Mit Luftballons durch Israel
Deutsch-jüdische Literatur hatte es seit 1945 wahrlich nicht leicht in Deutschland. Philosemitisch-exkulpatorische Vereinnahmungen von Autor:innen wie Nelly Sachs und Paul Celan (der gleichwohl 1967 das Nachsehen für eine Übersetzung von Anna Achmatowas »Requiem« hatte, der Verlag Piper wählte stattdessen den ehemaligen HJ-Führer Hans Baumann für die Arbeit aus), das komplizierte und auch von missachtenden Untertönen geprägte Verhältnis der Gruppe 47 zu Peter Weiss oder die Paulskirchen-Rede von Martin Walser 1998 sind nur einige Beispiele dafür, wie ressentimentbehaftet der westdeutsche Literaturbetrieb war.
In den vergangenen Jahren hat sich eine ganze Reihe von jungen, selbstbewussten jüdisch-deutschen Autorinnen etabliert.
1962 bezeichnete Gershom Scholem das »deutsch-jüdische Gespräch« als Mythos, erteilte ihm also eine Absage und konkludierte, dass die Auseinandersetzung der Deutschen mit den Juden immer auf die »Selbstaufgabe der Juden« hinauslaufe.
Es ist vielversprechend, dass sich in den vergangenen Jahren eine ganze Reihe von jungen, selbstbewussten jüdisch-deutschen Autorinnen etabliert hat, die durch das Eingedenken in die Shoah jüdisches Leben in Deutschland neu beschreiben und an eine poetische Gegenwartsanalyse knüpfen.
Familiengeschichte zwischen Deutschland und Israel
So beeindruckte Dana Vowinckels Roman »Gewässer im Ziplock«, der für den diesjährigen Preis der Leipziger Buchmesse nominiert war, dadurch, dass er nach der Zäsur des Pogroms der Hamas vom 7. Oktober umso mehr Zeugnis für ein jüdisches Leben ist, das sich nicht versteckt und die selbstverständliche Tatsache ausdrückt, Teil dieser Gesellschaft zu sein. Und Dana von Suffrin hat mit ihrem Familienroman »Nochmal von vorne«, der im Frühjahr erschien, einen kraftvollen Gegenentwurf zur wehleidigen deutschen Selbstviktimisierung geschrieben.

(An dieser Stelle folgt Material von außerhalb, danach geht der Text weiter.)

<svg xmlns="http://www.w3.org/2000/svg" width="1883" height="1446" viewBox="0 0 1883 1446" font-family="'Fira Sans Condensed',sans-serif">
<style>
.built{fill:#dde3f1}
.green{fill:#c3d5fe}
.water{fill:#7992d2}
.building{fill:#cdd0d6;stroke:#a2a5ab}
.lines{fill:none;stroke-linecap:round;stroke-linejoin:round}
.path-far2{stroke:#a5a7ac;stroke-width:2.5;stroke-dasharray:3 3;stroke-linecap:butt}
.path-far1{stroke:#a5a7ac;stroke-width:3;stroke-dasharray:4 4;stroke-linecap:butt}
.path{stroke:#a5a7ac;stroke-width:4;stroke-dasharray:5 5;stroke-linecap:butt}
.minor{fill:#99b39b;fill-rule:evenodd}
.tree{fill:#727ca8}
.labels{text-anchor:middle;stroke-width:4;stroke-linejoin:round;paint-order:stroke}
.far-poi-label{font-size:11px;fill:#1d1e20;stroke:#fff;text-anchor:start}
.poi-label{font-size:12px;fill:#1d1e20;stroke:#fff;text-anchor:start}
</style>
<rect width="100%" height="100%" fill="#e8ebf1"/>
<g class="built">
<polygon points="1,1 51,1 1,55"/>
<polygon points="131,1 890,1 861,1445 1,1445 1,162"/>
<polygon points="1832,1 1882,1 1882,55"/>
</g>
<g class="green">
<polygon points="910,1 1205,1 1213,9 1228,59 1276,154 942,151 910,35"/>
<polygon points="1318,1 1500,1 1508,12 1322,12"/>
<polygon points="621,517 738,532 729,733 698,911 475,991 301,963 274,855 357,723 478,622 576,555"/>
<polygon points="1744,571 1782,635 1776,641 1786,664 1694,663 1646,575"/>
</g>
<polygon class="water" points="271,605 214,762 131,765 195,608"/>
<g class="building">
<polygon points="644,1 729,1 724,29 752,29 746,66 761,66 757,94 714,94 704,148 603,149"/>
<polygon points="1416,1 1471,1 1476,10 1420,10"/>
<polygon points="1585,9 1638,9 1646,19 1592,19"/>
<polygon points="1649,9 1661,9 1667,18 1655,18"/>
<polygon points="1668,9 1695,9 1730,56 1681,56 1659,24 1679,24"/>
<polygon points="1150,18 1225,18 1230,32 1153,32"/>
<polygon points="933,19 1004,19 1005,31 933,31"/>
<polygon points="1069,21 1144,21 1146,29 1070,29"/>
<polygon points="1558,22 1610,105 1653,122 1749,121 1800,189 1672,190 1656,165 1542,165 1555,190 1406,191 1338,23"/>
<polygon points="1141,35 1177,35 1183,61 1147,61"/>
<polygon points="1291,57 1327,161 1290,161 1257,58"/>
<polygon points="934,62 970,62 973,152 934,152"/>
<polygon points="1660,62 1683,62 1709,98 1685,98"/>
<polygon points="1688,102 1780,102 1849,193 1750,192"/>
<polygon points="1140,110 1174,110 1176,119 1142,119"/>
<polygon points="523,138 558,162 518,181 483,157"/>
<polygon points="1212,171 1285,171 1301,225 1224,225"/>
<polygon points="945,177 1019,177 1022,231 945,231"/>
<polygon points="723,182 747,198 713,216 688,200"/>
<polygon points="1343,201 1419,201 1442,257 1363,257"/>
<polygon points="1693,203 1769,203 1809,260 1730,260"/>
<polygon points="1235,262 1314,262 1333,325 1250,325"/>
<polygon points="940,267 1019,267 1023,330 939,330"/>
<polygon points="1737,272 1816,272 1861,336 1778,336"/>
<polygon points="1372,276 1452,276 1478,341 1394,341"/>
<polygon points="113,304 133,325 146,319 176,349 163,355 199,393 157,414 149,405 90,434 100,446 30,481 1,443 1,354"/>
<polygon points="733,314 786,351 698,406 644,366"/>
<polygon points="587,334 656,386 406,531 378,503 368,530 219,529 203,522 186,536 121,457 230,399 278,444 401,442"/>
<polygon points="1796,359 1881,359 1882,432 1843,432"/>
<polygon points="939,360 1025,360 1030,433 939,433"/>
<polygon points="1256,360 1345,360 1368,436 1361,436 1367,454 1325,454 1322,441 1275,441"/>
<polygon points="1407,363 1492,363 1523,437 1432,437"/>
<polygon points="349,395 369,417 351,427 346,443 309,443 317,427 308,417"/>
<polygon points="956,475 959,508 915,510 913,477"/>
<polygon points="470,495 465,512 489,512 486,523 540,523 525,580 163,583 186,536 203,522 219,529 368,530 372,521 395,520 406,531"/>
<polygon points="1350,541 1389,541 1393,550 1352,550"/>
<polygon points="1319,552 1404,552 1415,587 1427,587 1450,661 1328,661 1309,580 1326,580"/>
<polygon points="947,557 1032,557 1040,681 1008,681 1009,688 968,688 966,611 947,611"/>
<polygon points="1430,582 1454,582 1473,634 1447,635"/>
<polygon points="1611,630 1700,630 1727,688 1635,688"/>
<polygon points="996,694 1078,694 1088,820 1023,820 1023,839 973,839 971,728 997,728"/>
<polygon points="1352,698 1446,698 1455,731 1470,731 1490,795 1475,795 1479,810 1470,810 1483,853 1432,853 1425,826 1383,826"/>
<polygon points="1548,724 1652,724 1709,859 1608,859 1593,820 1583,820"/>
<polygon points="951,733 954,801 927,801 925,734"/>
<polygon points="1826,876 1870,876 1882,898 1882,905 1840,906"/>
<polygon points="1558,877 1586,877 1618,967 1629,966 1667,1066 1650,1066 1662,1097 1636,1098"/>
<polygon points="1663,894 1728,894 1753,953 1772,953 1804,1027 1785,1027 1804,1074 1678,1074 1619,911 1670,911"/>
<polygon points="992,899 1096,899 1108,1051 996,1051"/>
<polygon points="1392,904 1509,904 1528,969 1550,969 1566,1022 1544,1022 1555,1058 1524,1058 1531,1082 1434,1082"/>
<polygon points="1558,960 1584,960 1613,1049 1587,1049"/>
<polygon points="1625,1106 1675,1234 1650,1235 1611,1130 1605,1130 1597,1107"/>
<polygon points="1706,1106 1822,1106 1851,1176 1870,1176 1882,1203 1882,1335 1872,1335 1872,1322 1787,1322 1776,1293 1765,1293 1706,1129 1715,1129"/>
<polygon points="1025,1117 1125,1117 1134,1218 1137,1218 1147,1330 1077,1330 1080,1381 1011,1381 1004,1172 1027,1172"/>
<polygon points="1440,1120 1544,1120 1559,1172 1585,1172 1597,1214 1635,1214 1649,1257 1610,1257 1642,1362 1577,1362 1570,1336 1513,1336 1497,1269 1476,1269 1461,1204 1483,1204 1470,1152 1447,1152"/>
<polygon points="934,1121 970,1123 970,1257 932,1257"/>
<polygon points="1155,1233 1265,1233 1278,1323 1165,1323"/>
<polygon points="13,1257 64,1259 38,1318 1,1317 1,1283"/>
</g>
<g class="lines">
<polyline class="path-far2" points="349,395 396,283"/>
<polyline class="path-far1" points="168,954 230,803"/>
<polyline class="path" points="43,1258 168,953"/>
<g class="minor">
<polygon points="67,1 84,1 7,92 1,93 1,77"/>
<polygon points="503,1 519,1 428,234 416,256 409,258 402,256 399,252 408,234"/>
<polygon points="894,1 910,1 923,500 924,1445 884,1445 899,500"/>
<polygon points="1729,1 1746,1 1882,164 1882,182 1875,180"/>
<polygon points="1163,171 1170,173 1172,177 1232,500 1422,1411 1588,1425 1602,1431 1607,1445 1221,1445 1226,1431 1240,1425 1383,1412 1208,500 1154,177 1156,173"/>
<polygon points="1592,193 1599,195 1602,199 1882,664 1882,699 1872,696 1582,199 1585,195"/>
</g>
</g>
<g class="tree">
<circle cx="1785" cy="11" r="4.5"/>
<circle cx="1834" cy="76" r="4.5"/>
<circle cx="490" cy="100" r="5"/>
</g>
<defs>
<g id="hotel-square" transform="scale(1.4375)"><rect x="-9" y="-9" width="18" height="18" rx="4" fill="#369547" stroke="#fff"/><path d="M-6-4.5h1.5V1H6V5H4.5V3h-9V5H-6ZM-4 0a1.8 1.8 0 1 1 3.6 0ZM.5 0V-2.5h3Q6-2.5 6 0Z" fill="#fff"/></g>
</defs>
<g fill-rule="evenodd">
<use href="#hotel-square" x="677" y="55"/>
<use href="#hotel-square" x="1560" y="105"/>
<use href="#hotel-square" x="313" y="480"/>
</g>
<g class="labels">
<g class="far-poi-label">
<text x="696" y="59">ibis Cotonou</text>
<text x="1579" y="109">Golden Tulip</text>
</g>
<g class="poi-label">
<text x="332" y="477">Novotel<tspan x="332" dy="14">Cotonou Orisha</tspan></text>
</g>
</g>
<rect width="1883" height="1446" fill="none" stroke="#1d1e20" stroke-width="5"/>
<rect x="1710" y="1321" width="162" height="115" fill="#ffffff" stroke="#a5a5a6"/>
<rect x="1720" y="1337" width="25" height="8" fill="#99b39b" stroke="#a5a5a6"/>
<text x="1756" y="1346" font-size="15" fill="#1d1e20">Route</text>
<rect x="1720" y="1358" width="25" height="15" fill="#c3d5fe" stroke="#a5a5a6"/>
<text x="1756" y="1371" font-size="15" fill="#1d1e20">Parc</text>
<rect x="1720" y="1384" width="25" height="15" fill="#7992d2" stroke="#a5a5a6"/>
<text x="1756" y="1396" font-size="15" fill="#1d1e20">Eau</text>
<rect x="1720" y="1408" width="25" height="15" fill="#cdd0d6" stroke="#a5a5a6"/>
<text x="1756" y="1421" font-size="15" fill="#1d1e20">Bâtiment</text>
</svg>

Sara Klatts Romandebüt »Das Land, das ich dir zeigen will« gehört ebenfalls in diese Reihe. »Wir alle haben eine Geschichte. Ich bin die Tochter meines Vaters«, stellt die Ich-Erzählerin S. zu Beginn fest und beginnt damit ihre Annäherung an eine Familiengeschichte zwischen Deutschland und Israel und der vielfältigen israelischen Gegenwartsgesellschaft.
Wenn der Vater betont, die Geschichte der NS-Verfolgung dürfe sich nie wiederholen, merkt sich die Tochter beunruhigt, dass dies also möglich wäre.
Weil ihr Großvater, ein Buchenwald-Überlebender namens Fritz Shalom, 1948 nach Israel emigriert, wo er den Namen Moshe Shalom annahm, kennt die Hamburgerin S. auch dieses Land. In den Ferienaufenthalten dort begegnet die Erzählerin noch jener eigentümlichen Kultur der »Jeckes«, der vor der NS-Verfolgung geflohenen deutschen Jüdinnen und Juden, die zu Israelis wurden und doch Deutsche blieben.
Wenn der Vater betont, diese Verfolgungsgeschichte dürfe sich nie wiederholen, merkt sich die Tochter beunruhigt, dass dies also möglich wäre. Die Angst aus Kindertagen, auf deutschen Parkbänken zu sitzen oder alleine in einem Schrank zurückzubleiben, vergeht ihr erst mit dem Erwachsenwerden.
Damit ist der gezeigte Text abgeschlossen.